7 Some other data structures

These are the course notes for the 2023 version of Fundamentals of Data Science
(MA7419 / MA3419)

7.1 Overview

This week we’ll be covering different data structures:

XML
JSON
unstructured (or semi-structured) text

7.2 XML

Extensible Markup Language (XML) is a markup language that defines a set of rules for encoding documents in a format that is both human-readable and machine-readable.
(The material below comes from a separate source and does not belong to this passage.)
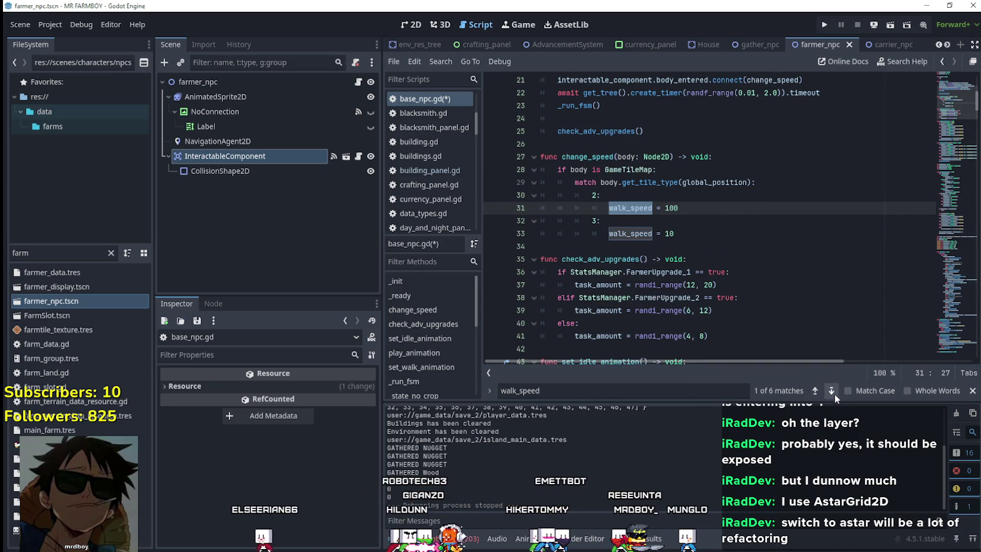
{"action": "left_click", "coordinate": [694, 226]}
{"action": "key", "text": "ctrl+s"}
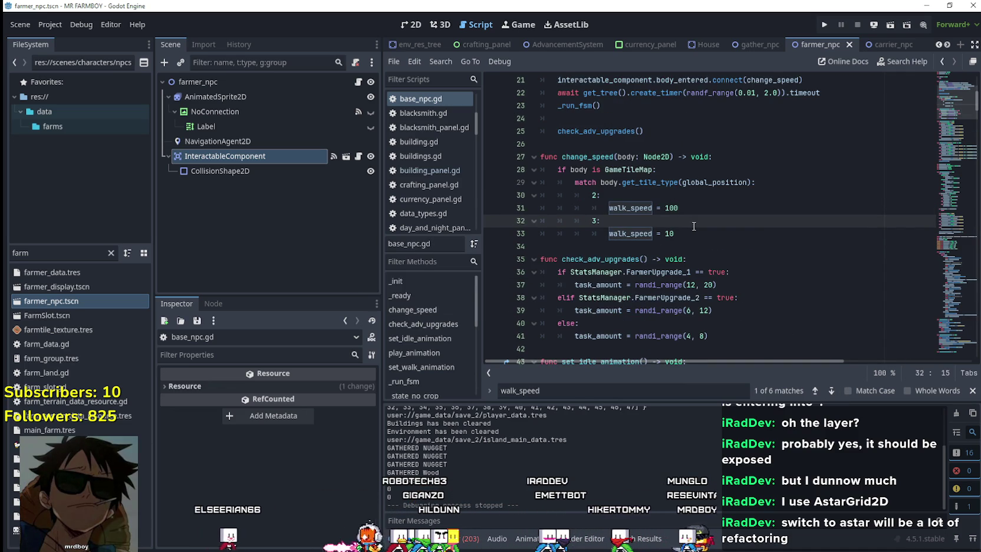
{"action": "left_click", "coordinate": [822, 26]}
XML can serve as the basis for defining markup languages for particular domains. For example XBRL (Extensible Business Reporting Language), KML (Keyhole Markup Language for geographic information), BeerXML (you guessed it).

Here is a simple example containing some data about my pets.

<pets>
  <pet id = '001' species = 'dog'>
    <tag>Rover</tag>
    <colour>black</colour>
  </pet>
  <pet id = '002' species = 'cat'>
    <tag>Tiddles</tag>
    <colour>ginger</colour>
  </pet>
  <pet id = '003' species = 'dog'>
    <tag>Fido</tag>
    <colour>brownish</colour>
  </pet>
</pets>

Even if you knew nothing about XML before, you can work out what is going on.

Package `xml2`

The package xml2 gives you tools to read an XML file and extract the data.

https://blog.rstudio.com/2015/04/21/xml2/

Normally you would read the data from an external file, but for a very small example I’ve saved the data above as a string called my_pets.

Navigating the tree

In XML everything is arranged in a tree structure, and each element is called a node.

You are familiar with a tree structure - just think of the way the files are organised on your computer: folders sit inside folders and each folder can contain other folders and files.

In a similar way, nodes sit inside nodes and each node can contain other nodes. The first node, that contains everything else, is the root node, and a node that doesn’t contain any other nodes is called a leaf node.

In our example … is the root node, and the text strings “Fido”, “Brownish” etc are leaf nodes.

Nodes can also contain attributes. For example the … nodes have “id” and “species” attributes.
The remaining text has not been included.